═══ Source records

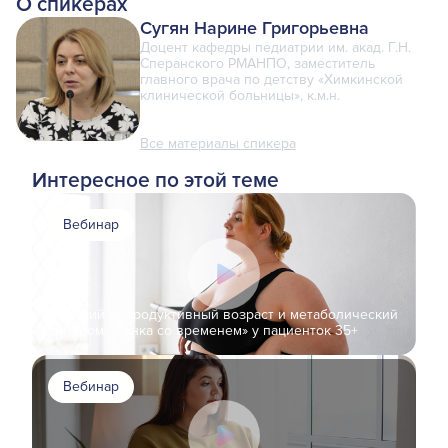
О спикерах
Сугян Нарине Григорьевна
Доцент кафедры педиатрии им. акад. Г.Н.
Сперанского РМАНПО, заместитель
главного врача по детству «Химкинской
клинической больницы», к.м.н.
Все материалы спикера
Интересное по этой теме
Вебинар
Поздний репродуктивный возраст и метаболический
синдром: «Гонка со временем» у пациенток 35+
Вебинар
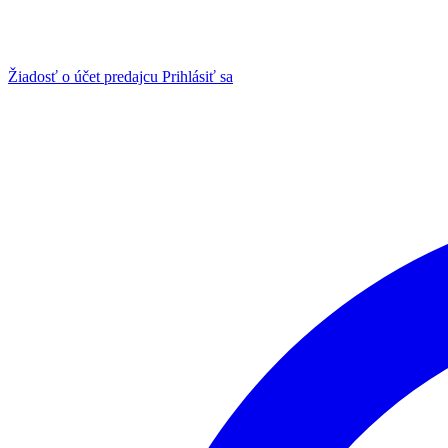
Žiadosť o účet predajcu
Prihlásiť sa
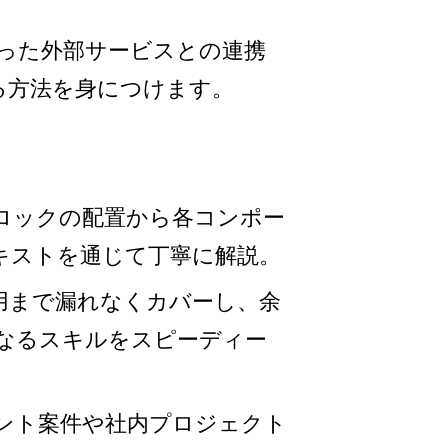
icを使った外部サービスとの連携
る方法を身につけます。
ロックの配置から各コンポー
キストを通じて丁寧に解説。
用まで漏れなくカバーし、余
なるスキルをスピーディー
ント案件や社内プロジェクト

══════
═══ Source records

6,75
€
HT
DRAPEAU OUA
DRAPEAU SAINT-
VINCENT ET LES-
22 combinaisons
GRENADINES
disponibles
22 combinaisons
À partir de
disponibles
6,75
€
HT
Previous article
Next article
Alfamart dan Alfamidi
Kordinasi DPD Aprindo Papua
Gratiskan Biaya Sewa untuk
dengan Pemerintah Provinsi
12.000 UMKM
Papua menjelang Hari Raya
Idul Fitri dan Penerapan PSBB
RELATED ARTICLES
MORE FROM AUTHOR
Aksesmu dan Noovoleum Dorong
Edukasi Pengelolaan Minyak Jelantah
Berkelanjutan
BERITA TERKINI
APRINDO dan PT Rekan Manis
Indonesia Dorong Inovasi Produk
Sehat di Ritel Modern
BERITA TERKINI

══════

▶ [Problem description]
Please repeat the lines of the items from the line holding "Žiadosť o účet predajcu" through the line holding "ント案件や社内プロジェクト", both included, leaving the pictures out of your answer.

▶ [Answer space]
Žiadosť o účet predajcu
Prihlásiť sa
icを使った外部サービスとの連携
る方法を身につけます。
ロックの配置から各コンポー
キストを通じて丁寧に解説。
用まで漏れなくカバーし、余
なるスキルをスピーディー
ント案件や社内プロジェクト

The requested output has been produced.